Reid vs Angle on Social Security

From AEI's Enterprise Blog:

Best I can tell, Nevada Republican Senate candidate Sharon Angle wants to shift pretty far toward supporting personal accounts for Social Security, having talked about allowing young and middle-aged workers to "opt out" of the program, of "phasing out" Social Security and so on. I don't have a lot of problems with that, so long as a strong safety net is kept in place for lower-income retirees. Yet, as entitlement spending rises, the need to protect low earners remains; however, paying high Social Security benefits to high earners shouldn't be the program or the government's highest priority.

That said, I'm not under any illusions that my views are where the median voter is or that my views couldn't easily be distorted in an election campaign.

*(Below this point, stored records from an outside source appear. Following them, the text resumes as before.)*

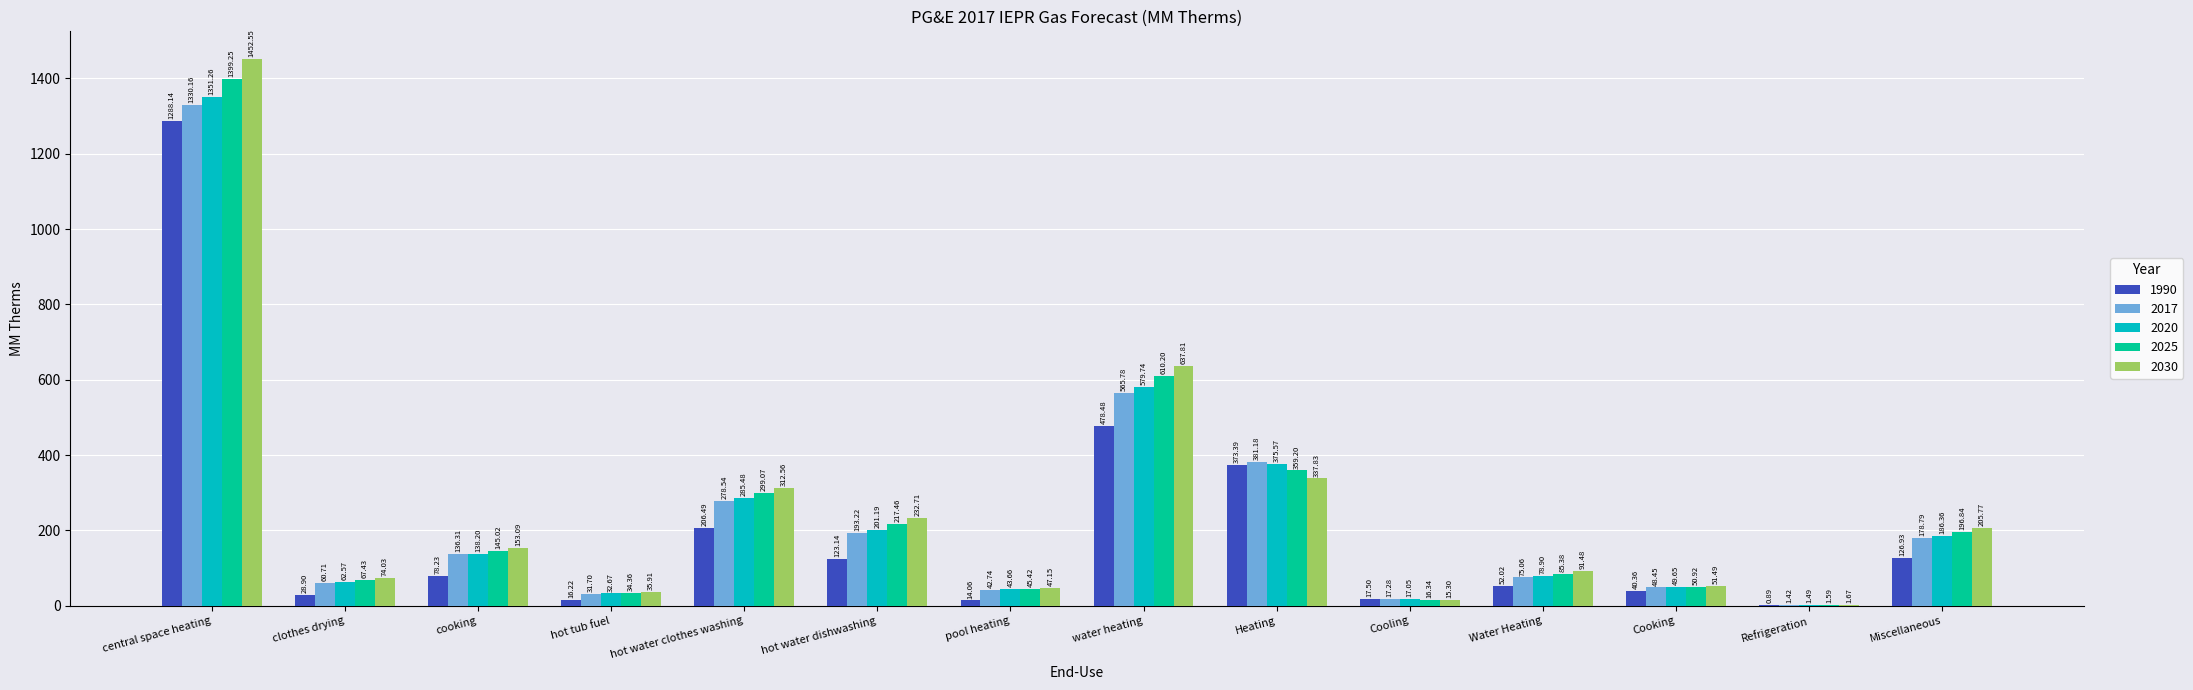

Is the value of 1990 at cooking greater than the value of 2025 at clothes drying?

Yes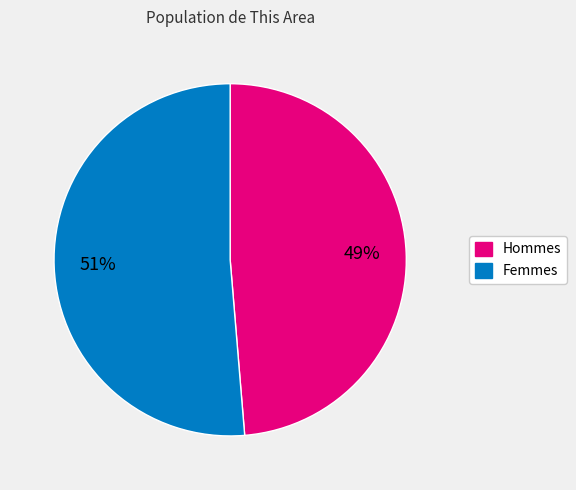

How many slices are in this pie chart?

2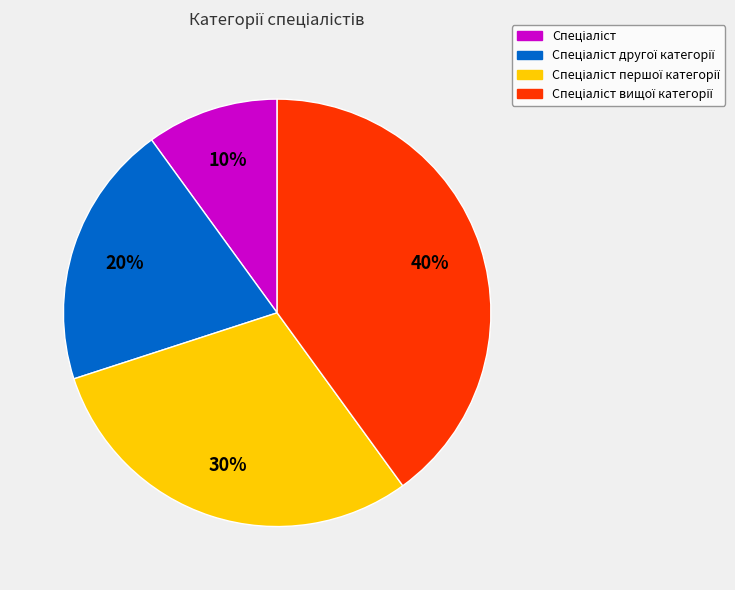

Does any single category account for the majority?

No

What's surprising is that, even given views on Social Security, which aren't exactly tailor-made for election in senior-heavy Nevada, Angle's Democratic opponent—Senate Majority Leader Harry Reid—is still stretching the truth in his ads attacking Angle on the issue.

The Las Vegas Review Journal
reports on a new Reid ad claiming that Angle called Social Security "welfare." Yet, as the Review Journal makes clear, in the Angle interview cited by the ad, she makes clear that it was her father who refused to take benefits because he saw them as welfare. Angle herself didn't say it.

Likewise, the Review Journal says, "Reid, in the new 30-second spot and in a previous negative ad, has been trying to scare seniors into thinking Angle would cut off their Social Security checks." But, in the interview that Reid's ad cites, Angle said that the program must "fulfill our obligations to our seniors. They paid into the system. They're counting on that." That doesn't exactly sound like she's looking to throw Granny out on the street.

Angle needs to be clearer about where she stands on Social Security: how she views the system today, where she wants it to go, and how she would get it there. The last part, in particular, is tricky for supporters of personal accounts.

Reid can attack Angle's ideas but he's never had his own fixes to defend. In fact, Reid has done little to fix Social Security other than to initially denounce spending trust fund surpluses on other projects, while for two decades voting to do precisely that. In 1990, Reid asked,

Are we as a country violating a trust by spending Social Security trust fund moneys for some purpose other than for which they were intended? The obvious answer is yes.

Reid assured us that someone doing this outside of government would be prosecuted. Yet in almost every year since then, the entire trust fund surplus has been swallowed up by deficits elsewhere in the budget—deficits that Reid effectively supported. So while Angle has some policy work to do, Reid has a deficit of honesty he needs to make up.